La situación de Katie es incluso más alarmante que la de Daniel. Ilustra a otro de los colectivos más vulnerables de la sociedad, las madres solteras pobres con hijos, que tienen que buscarse la vida para alimentar a su familia, aceptando cualquier cosa para sobrevivir.
En este sentido, se ve obligada a no alimentarse y a tener que asistir al banco de alimentos. La escena es cuanto menos dramática para Katie: en un momento de locura, abre una lata y comienza a comer; acto seguido rompe a llorar por la impotencia.
La cartilla le permite una serie de alimentos, pero no incluye compresas, por lo que también se ve obligada a robar en el supermercado. El agente de seguridad la pilla por las cámaras y la envía hacia el despacho del encargado, el cual se muestra benévolo y le deja ir con lo robado. Pero justamente antes de irse, el agente le ofrece un trabajo, dándole un papel con un número.
Y este es otro de los problemas de las mujeres solteras pobres en un sistema patriarcal: la prostitución. A escondidas, Katie se ve obligada a trabajar de señorita de compañía para sobrevivir.
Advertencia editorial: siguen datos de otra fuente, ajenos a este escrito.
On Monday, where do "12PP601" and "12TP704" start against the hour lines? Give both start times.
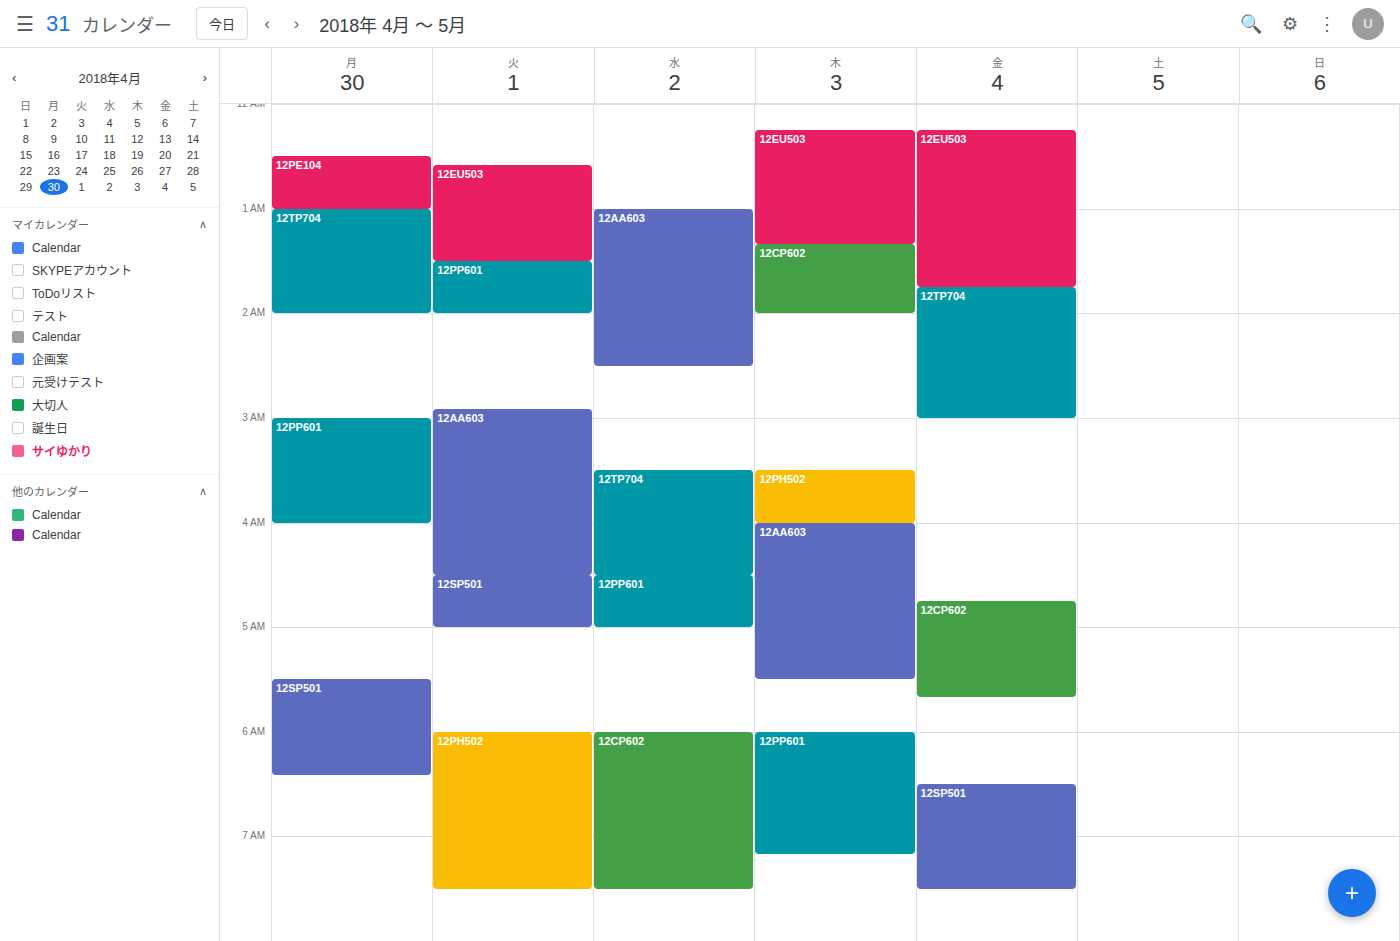
"12PP601": 3:00 AM, exactly on the 3 AM line. "12TP704": 1:00 AM, exactly on the 1 AM line.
La impotencia de Blake y Katie a lo largo de la película se va acrecentando conforme van luchando contra el Estado neoliberal burocrático, mientras su situación va empeorando cada vez más.
Daniel al principio de la película tiene sus elementos de viejo cascarrabias, pero acaba hundiéndose en la pobreza y la penuria, viéndose obligado a vender muebles y a renunciar a derechos básicos como la calefacción. Ayudar a Katie en los cuidados de la casa, sea cuidando de los niños o arreglando muebles, supone a Blake una motivación, mostrando así esa solidaridad obrera entre dos personas que se encuentran solas y que necesitan un apoyo mutuo para sobrevivir, tanto económicamente como mentalmente.
La historia de la clase obrera es una historia de supervivencia
Además de con Katie, Daniel también establece una estrecha relación con su vecino, un joven negro, que intenta convertirse en un empresario mediante la compra de unas bambas por internet. Al igual que Daniel y Katie, la necesidad hace que los individuos tengan que buscarse la vida para sobrevivir.
Ni el Estado protege, ni el sistema económico es capaz de dar trabajos remunerados decentes.
En líneas generales, “Yo, Daniel Blake” es una película que te hará darte cuenta de los déficits de las administraciones y de los problemas de la clase obrera; del sufrimiento que supone ser pobre. De lo fácil que debería ser resolver problemas y lo supuestamente difícil que resulta. Daniel Blake no la verás en Cinesa.
Como dice el protagonista: “No voy a rendirme. Si no te respetas a ti mismo, mejor dejarlo”.